Re: xhtml Validator bug?

On Thu, 21 Oct 2004, Bjoern Hoehrmann wrote:

> ><script type="text/javascript" src="script.js" />
> >
> >It should be:
> >
> ><script type="text/javascript" src="script.js"></script>
>
> There is no specification that says so,

There is. The XML specification (which applies to all XML based languages
including XHTML) says:

"Empty-element tags MAY be used for any element which has no content,
whether or not it is declared using the keyword EMPTY. For
interoperability, the empty-element tag SHOULD be used, and SHOULD only be
used, for elements which are declared EMPTY."
   http://www.w3.org/TR/REC-xml/#sec-starttags

So it simultaneously says that the construct is allowed and should not be
used. And naturally this implies the statement "It should be: - -".
Well, for some values of "should". The XML specification's wordings are
somewhat strange, and "for compatibility" is defined as "describing a
non-binding recommendation"; but "should" itself means less than "shall".
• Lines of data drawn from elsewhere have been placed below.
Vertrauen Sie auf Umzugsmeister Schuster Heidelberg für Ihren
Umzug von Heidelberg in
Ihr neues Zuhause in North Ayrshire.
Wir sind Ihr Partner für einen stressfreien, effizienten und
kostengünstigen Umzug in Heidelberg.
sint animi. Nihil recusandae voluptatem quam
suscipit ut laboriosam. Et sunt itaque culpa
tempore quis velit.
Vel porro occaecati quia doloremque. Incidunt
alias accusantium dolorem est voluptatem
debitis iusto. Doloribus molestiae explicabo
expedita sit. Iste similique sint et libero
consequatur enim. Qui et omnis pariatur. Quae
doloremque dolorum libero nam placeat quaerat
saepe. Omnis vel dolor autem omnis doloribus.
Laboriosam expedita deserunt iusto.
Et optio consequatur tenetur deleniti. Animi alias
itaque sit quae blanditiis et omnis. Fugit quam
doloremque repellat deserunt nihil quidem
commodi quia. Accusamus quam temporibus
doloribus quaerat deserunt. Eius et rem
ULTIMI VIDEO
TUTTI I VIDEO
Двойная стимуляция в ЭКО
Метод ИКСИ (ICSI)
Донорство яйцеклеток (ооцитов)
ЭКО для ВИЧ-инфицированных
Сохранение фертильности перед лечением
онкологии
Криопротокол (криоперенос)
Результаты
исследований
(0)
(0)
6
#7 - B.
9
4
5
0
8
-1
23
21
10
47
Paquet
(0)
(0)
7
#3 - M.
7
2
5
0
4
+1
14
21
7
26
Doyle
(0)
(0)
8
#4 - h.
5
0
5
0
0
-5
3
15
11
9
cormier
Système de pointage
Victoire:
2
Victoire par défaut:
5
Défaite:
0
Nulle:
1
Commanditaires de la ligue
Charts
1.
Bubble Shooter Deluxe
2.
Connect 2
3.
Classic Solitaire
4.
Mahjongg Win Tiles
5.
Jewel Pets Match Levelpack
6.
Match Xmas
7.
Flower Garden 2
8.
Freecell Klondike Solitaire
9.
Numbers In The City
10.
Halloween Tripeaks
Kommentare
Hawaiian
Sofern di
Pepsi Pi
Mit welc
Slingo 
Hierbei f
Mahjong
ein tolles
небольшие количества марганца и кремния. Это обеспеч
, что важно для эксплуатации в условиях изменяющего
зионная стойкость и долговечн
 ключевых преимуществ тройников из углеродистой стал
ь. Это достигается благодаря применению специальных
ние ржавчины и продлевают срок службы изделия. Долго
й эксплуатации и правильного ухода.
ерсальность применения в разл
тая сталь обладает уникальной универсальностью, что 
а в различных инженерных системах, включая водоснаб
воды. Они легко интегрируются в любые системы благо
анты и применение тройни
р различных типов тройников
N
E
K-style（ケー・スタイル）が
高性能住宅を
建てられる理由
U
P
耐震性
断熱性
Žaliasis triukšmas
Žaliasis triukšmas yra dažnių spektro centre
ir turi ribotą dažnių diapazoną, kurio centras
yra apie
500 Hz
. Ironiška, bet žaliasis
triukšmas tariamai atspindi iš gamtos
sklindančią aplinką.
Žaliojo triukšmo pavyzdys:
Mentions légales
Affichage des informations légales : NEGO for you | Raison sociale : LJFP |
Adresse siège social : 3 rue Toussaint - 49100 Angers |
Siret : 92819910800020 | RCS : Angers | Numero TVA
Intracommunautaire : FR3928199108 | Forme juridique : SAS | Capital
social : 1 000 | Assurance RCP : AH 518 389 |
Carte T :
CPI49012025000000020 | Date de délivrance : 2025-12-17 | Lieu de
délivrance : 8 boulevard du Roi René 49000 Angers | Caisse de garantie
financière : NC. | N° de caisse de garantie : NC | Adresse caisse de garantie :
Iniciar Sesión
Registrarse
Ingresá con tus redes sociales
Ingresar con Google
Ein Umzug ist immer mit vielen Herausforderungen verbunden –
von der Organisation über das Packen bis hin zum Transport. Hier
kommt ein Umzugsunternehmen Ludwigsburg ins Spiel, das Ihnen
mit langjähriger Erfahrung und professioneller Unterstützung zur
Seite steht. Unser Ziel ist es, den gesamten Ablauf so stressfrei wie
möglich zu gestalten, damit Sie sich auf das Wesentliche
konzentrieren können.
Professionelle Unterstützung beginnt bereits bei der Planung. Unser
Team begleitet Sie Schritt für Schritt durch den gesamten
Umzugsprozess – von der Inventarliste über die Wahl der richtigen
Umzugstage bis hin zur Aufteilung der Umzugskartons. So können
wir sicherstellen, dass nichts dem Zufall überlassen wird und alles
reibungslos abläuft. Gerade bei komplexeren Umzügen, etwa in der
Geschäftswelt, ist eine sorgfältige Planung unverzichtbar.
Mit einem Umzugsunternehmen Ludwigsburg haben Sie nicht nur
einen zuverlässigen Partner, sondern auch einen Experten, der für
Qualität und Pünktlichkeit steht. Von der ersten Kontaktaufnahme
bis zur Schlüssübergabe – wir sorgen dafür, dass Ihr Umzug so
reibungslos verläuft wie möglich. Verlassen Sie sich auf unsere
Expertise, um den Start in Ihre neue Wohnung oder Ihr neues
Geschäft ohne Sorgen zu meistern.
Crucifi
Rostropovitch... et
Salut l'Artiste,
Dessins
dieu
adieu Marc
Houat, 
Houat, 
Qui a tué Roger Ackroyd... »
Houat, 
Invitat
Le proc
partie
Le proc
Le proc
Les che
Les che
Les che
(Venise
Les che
> the HTML Working Group only
> shared their observation that using the latter works better in HTML user
> agents for which it follows that if that is a concern, you are better
> off using the latter.

And the XML specification says basically the same in a more general
framework.

> While such observations are indeed of some use,
> there is nothing wrong with not reporting such observations, so this is
> not a bug.

Indeed. And reporting an error when there is no markup error, as defined
by the formal rules of SGML or XML and by the DTD used, would be a bug.